Es la exposición que los presenta como vástagos de una familia excepcional. El padre fue un gran folclorista. El abuelo, rector de la universidad de Sevilla, zoólogo, botánico, médico y el primer darwinista de España. Guerra dice además que nunca hubo ruptura entre los hermanos y que lo que más les dolía a uno y a otro es que no pudieran estar juntos.
Mientras Antonio era un hombre introvertido, inspirado, hogareño y casi siempre melancólico, Manuel era más extrovertido. Tenía facetas de mujeriego, de hedonista y de borrachín. Puede haber sido, sin embargo, tanto o más atormentado que Antonio, seguramente por su sensibilidad católica.
Según Alfonso Guerra, cuando Antonio Machado hablaba de las dos España no se refería a la izquierda y la derecha. “Él habla -explica- de dos espíritus que conviven: el de las «nobles calaveras católicas», el de la permanente exaltación del imperio, del pasado; y, por contra, el de la España joven, «la España de la rabia y de la idea», «la del trabajo y la cultura»”. Antonio Machado, según Guerra, nunca hizo ese salto de interpretación que luego hicieron los políticos. “Lo suyo -dice- fue siempre más tenue, matizado, suave, sutil”.
El desenlace de uno y otro hermano ciertamente fue muy distinto. Antonio murió en precarias y casi miserables condiciones físicas, económicas y emocionales a los 63 años, en un pueblito fronterizo de Francia, poco después de haber abandonado suelo español con destino al exilio. Manuel, en cambio, autor de Alma y Cante hondo, miembro de la Real Academia de la Lengua desde 1938 y director durante largos años de un museo madrileño, murió a los 72, en 1947, y tuvo un funeral de Estado.

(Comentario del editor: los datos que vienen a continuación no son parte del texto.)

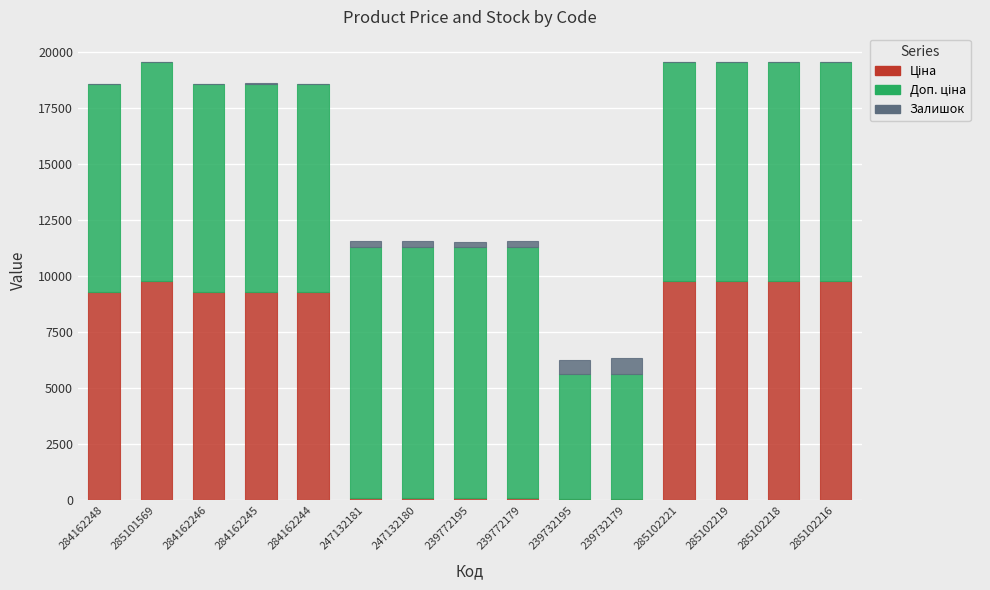

What value does the Доп. ціна series have at 239772195?

11182.0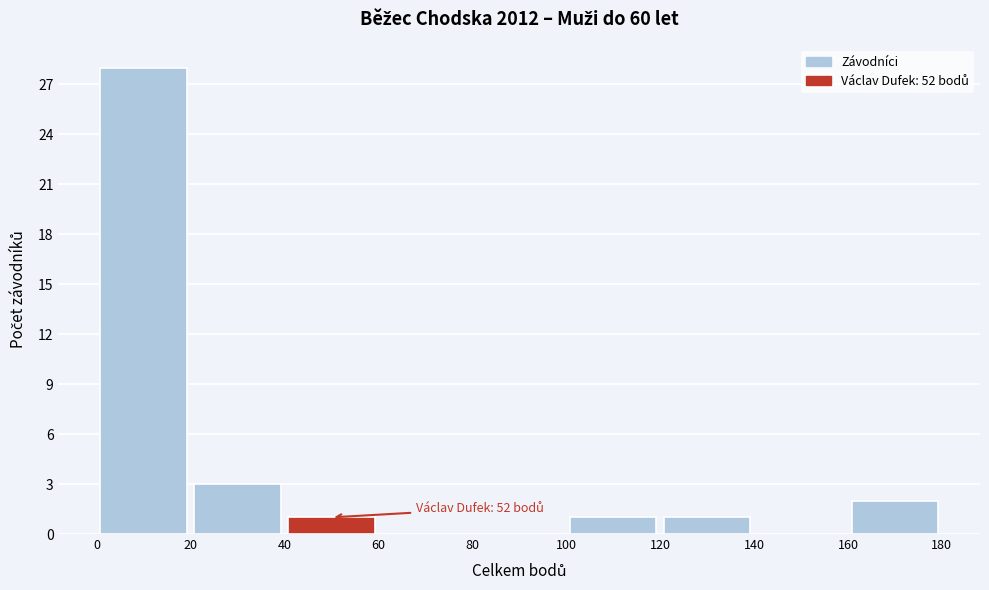

Which range on the x-axis has the tallest bar?

0 to 20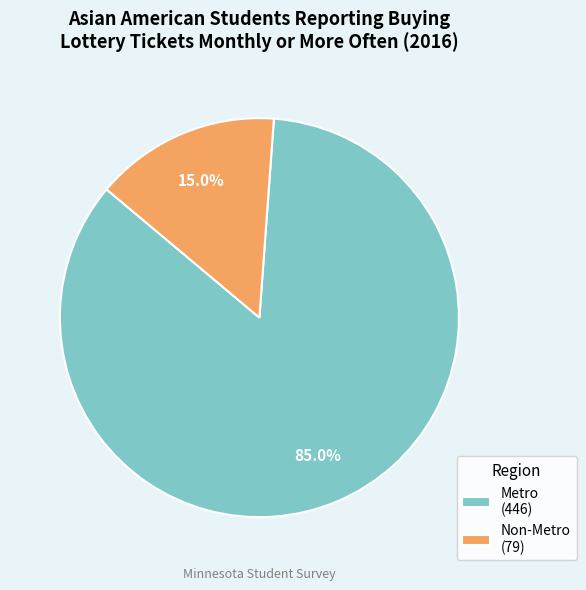

To the nearest percent, what portion does Non-Metro represent?

15%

Michael Ignatieff, historiador y ensayista canadiense, autor de una magnífica biografía de Isaiah Berlin, galardonado con el Premio Princesa de Asturias de las Ciencias Sociales, habla en una entrevista reciente del diario El Mundo sobre las modas intelectuales que dominan en las universidades:
“Yo soy ya un señor viejo. Me acuerdo de Harvard, en 1969. Todo el mundo era marxista y leía los Manuscritos de Marx. Yo también, me alegro de haberlo hecho. Luego la gente se hizo post marxista. Después llegaron Derrida, el estructuralismo, el post estructuralismo… La vida académica tiende a parecerse a la industria de la moda. A veces la falda se lleva por la rodilla, a veces por encima, a veces por los tobillos… El problema es que las modas no son inocentes, también son una forma de poder. Los mismos autores que peleaban por ser los más estructuralistas se pelearon después por ser los que más despreciaban a los estructuralistas. Las modas se convierten en relaciones coercitivas, luchas por la supremacía. Ahora estamos en la era de los estudios post coloniales y la competición es por ver quién condena con más énfasis a los imperios y la discriminación sexual y racial. Mi esperanza es que la moda y la ideología siempre tienden a chocar contra la evidencia. Siempre son el rigor científico y la actitud crítica honesta las que nos curan de esta enfermedad”.
Al margen de la confianza de Ignatieff en la realidad y el sentido común, ¿cuál va a ser la moda en las universidades de aquí a tres años?